Of course, anyone who'd read the notes explaining who was behind the nasty deed in the actual police episode would know precisely where everything was leading. Indeed, anyone who had any notion of rampant and well-publicized Internet shenanigans would figure out who was behind the disturbing event.

Unfortunately, Detective Inspector Strawson--no Jane Tennison, she--doesn't own a computer. She's never used one and doesn't know about the figurative and literal getting-away-with-murder that people presenting fictionalized versions of themselves get up to with willing online dupes. Unlikely as it would be for a detective at the start of the new century, it's all news to her. No penny drops quickly as she juggles her professional duties with caring for her ailing mother (Judith Forst).

Although composer Muhly and librettist Lucas have talked about computer-related alienation in the 21st century and things like its echo of mistaken identity and masked balls in art works of the recent and not so recent past, you wonder how they fooled themselves into thinking they were providing any significant commentary about computer downsides over the last few decades that hasn't already been said and said again.

Lucas himself already made several of the same points 15 years ago(!) in his superb 1998 play, The Dying Gaul, where a Hollywood producer ruins his marriage by, among other things, carrying on an online gay affair.

This also makes a reviewer wonder whether the Dying Gaul film version, for which Steve Reich wrote the music, isn't part of Muhly's grab bag of influences.

Commendably enamored of predecessors through the last millennium, Muhly draws on bits and bobs of motets right up to Reich, Philip Glass, Gian-Carlo Menotti and his beloved Benjamin Britten. (Only last week he paid tribute to Britten, Purcell, Handel and himself at Le Poisson Rouge in a rewarding evening of song he hosted at and away from the piano.)

Despite these bows to the past, he doesn't add much. Rather, what comes over as endless recitative (Lucas's prosaic words throughout) has a cumulative dulling effect, occasionally relieved, as already mentioned, by the large chorus, which Donald Palumbo has drilled with his usual aplomb. To be fair, ardent singing by all the principals--but principally Coote, Appleby and clear-voiced Pulver--sweetens the effect. Plus which, David Robertson conducted the too-often-lugubrious score well enough.

No one can say, however, that Sher hasn't given a distinctive look to a production, which has been revised since its 2011 English National Opera presentation. For what could be dubbed a foreboding Neo-German-Expressionism look, the director has assembled his preferred team of set designer Michael Yeargan and costumer Catherine Zuber. He has lighting designer Donald Holder casting long and ominous beams on and in between the large rectangular modules constantly prowling.

Projections--many of them chat-room gab preceded by the > sign--are the handiwork of 59 Productions's Leo Warner, Nicol Scott, Peter Stenhouse and Mark Grimmer, whose surname couldn't be more appropriate.

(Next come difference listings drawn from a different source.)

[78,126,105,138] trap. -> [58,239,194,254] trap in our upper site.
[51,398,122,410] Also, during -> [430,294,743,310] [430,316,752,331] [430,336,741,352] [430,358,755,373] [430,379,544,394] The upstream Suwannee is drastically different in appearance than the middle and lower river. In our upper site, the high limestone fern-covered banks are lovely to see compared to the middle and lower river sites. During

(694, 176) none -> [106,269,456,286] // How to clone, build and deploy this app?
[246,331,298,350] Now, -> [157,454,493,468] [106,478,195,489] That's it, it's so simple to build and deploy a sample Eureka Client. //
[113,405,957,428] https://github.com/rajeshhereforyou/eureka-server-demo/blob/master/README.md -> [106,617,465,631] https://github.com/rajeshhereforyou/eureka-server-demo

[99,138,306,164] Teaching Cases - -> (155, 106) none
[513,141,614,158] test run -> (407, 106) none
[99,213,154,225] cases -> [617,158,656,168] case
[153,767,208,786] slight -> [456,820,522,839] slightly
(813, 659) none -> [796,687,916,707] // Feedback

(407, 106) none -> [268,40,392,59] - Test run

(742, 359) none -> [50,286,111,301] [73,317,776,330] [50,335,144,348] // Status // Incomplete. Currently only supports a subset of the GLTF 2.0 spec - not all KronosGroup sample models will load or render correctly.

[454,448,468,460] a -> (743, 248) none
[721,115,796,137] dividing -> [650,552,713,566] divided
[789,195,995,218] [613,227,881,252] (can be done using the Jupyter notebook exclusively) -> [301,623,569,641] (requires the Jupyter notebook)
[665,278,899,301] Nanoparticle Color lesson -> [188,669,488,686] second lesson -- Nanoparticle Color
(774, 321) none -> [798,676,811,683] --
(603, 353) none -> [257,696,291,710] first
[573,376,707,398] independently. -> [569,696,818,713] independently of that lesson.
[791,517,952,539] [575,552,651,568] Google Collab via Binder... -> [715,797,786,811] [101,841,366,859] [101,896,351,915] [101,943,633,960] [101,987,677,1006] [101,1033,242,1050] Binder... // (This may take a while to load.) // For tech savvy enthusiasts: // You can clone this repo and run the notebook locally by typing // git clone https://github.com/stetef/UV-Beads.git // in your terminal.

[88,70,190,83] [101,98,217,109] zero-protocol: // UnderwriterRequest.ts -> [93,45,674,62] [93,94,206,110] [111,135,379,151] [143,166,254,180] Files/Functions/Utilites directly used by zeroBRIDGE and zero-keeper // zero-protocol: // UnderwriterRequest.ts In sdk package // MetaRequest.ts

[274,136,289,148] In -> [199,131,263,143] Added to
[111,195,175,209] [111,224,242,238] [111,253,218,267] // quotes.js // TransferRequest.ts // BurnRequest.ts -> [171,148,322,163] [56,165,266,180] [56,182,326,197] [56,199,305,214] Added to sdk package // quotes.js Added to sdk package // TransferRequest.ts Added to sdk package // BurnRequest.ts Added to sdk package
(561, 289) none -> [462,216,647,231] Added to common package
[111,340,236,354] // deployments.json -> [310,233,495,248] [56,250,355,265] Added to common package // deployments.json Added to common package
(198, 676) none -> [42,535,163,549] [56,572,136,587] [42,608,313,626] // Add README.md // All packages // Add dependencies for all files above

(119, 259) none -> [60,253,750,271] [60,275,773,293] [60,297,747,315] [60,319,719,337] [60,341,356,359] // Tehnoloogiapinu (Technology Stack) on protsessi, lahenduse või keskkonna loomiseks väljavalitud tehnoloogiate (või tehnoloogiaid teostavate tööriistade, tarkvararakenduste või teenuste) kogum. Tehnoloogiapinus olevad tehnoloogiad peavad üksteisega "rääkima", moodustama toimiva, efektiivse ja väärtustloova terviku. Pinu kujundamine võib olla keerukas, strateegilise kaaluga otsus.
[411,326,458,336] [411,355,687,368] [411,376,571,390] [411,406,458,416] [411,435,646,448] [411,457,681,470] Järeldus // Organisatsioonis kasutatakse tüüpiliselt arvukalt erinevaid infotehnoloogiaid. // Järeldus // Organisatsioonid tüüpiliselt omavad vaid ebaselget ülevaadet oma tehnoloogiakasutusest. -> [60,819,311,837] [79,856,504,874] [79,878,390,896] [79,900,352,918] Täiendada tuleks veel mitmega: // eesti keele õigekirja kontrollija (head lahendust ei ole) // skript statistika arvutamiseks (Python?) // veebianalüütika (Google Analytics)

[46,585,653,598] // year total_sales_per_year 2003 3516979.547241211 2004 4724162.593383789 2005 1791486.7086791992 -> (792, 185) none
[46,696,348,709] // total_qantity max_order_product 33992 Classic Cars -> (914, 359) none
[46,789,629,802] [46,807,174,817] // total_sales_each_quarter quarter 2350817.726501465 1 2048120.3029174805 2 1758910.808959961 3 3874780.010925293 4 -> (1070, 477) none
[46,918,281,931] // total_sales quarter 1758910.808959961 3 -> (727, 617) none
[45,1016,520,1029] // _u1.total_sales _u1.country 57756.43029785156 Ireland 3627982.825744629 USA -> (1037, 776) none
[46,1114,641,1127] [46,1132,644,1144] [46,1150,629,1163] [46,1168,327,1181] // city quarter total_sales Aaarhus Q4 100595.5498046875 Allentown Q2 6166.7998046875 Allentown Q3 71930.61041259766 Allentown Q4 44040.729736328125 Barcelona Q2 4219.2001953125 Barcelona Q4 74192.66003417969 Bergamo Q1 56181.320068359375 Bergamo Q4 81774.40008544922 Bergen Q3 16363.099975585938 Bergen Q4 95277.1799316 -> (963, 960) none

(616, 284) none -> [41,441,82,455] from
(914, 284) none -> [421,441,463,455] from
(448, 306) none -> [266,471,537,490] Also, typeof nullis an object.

Then there's Hofesh Shechter's choreography, which is something else again. Since much of Sher's staging requires the performers to sing what they're supposedly typing online, they merely march themselves down stage, stand there stiffly and let fly. If that sounds to you like the static gab is static, you're on the money.

Often the singers are backed by Palumbo's big chorus, all of them with faces lighted by their computer screen. More static static. So Shechter's been asked to liven things up and does so by having a squadron of dancers thread in front of and behind the chorus as they lunge and plunge through various angular gestures. There they are, squatting down or raising their arms in unanswered supplication. It's sure distracting while achieving nothing.

As is said more than once in Two Boys: Oh, my god--otherwise written as, of course, OMG!